De là, mettre sur le même pied SM et BDSM me semble un raccourci qui engendre une confusion regrettable. J’en ai parlé à plusieurs reprises de cette confusion dans ce blogue.

Quant à la seconde nuance, je ne suis pas si certain que la pratique du bdsm soit de facto un rapport subtil et intelligent. Je trouve agaçante cette condescendance des adeptes bdsm en regard des pratiques sexuelles conventionnelles. On dirait des adolescents en manque de reconnaissance.

On retrouve très souvent cette même manie de la part des pratiquants des jeux de douleur/plaisir vis-à-vis les amateurs de pratiques bdsm n’impliquant pas la douleur, tel le ligotage, par exemple. Comme si les jeux de douleur étaient plus « sérieux », extrêmes, pour les vrais de vrais. Pour les vrais hommes, pour les vraies soumises. Connerie ! Certains jeux de ligotage, pour rester avec le même exemple, peuvent se révéler tout aussi extrêmes que l’utilisation de la cravache parvenant à faire bleuir le cul d’un soumis pendant un mois.

On croise dans la nébuleuse bdsm des tas de gens aux manières ni subtiles ni intelligentes. C’est d’ailleurs très mal vu de souligner que beaucoup de personnes dominantes et soumises ont des comportements plus réactionnaires que la moyenne. Où l’intelligence des manières et du propos est inversement proportionnelle à la percutance des claques.

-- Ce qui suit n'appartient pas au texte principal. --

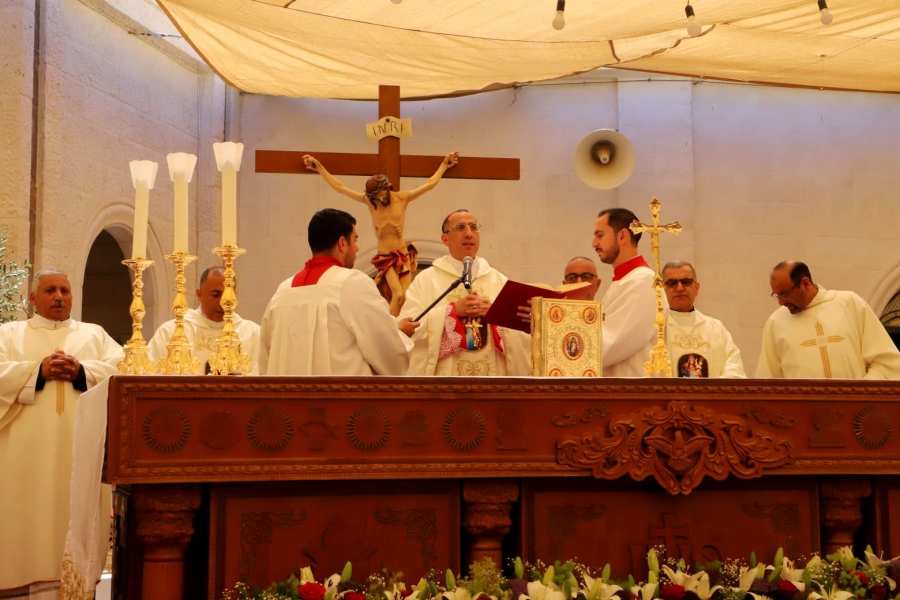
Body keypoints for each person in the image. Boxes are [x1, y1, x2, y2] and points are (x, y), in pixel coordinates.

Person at [0, 269, 123, 598]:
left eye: (65, 290)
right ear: (32, 298)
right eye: (50, 290)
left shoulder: (94, 335)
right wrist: (36, 372)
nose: (59, 296)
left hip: (79, 454)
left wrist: (83, 372)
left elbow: (124, 371)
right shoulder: (8, 335)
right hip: (22, 459)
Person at [260, 209, 416, 375]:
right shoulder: (352, 283)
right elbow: (388, 354)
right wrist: (399, 336)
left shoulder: (282, 292)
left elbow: (264, 360)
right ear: (342, 243)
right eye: (354, 240)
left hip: (286, 393)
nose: (357, 248)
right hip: (339, 392)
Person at [302, 151, 460, 316]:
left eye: (382, 194)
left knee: (406, 297)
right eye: (376, 197)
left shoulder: (402, 198)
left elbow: (429, 184)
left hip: (402, 253)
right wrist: (320, 168)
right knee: (397, 294)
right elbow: (340, 187)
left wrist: (444, 165)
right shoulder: (371, 203)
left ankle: (406, 326)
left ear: (387, 188)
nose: (381, 198)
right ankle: (392, 327)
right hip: (385, 256)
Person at [399, 209, 531, 376]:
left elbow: (524, 336)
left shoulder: (498, 280)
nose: (469, 233)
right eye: (460, 228)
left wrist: (495, 314)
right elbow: (408, 330)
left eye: (473, 227)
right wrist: (452, 312)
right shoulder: (426, 280)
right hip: (446, 382)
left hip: (492, 382)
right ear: (445, 239)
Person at [756, 261, 900, 379]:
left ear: (805, 283)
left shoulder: (850, 304)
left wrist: (861, 394)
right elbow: (768, 381)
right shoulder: (776, 322)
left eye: (785, 294)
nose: (781, 302)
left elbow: (886, 363)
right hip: (802, 406)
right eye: (777, 295)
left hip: (854, 404)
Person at [148, 266, 262, 374]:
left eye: (229, 295)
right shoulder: (171, 332)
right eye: (216, 295)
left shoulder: (253, 334)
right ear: (199, 295)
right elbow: (150, 375)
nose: (223, 302)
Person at [591, 208, 659, 377]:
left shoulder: (643, 281)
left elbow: (611, 343)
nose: (594, 243)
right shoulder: (624, 281)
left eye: (600, 235)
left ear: (622, 236)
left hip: (633, 389)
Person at [662, 260, 746, 378]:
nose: (679, 288)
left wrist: (711, 390)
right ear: (663, 290)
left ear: (696, 288)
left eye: (686, 282)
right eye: (672, 283)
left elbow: (734, 370)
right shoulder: (655, 331)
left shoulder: (716, 329)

Sur ce plan, je rejoins Bob des Amis de Germanicus quand il affirme, en parlant de l’école anglo-saxonne sm dont s’inspirent un grand nombre de clowns, que « les Anglo-saxons, chez nous en Occident, ont, eux aussi, cette réputation justifiée de brutalité souvent gratuite. Quand un «Maître» anglo-saxon prétend faire progresser son (sa) soumis(e), bien souvent, il faut comprendre qu’il augmente progressivement la force des coups qu’il lui inflige. Il y a des gens de valeur parmi les Sm anglo-saxons, j’en connais plusieurs, mais il existe aussi, dans leurs rangs, de véritables malades mentaux. »

Bref, le bdsm a besoin de nouveaux mots.

Bien évidemment que que nous avons besoin de nouveaux mots : nous n’avons pas encore fait passer nos pratiques des corridors des ailes psychiatriques aux espaces de socialisation acceptés et reconnus.

Nous sommes encore aux prises avec des définitions datant d’Aristote, de Krafft-Ebing, de Freud.

Nous sommes encore aux prises avec la dialectique hégélienne qui veut que le monde ait besoin de patrons et d’employés, de maîtres et d’esclaves, alors que plusieurs d’entre nous sommes dans un rapport ludique, franc et direct avec notre libido. Où il n’y a réellement ni maître ni esclave, mais une personne qui guide, qui supervise, qui oriente, et une personne qui se laisse guider, qui se laisse superviser, qui se laisse orienter.

Sammoun la dit à quelques reprises dans son ouvrage, cette difficulté à cerner le sujet.

Voilà qui me semblerait une entreprise plus belle et plus porteuse que tous ce garrochage de roches entre amateurs de bdsm.

Image : Planète Typographie.

Par Valmont le 22.04.2008 @ 11:33 am

En parcourant les liens référents à cercle O, je tombe sur cette requête dans Google intitulée “amour redonner sa liberté a quelqu’un qu’on aime“.

Ça me semble une belle réponse au pourquoi des échanges de pouvoir érotiques.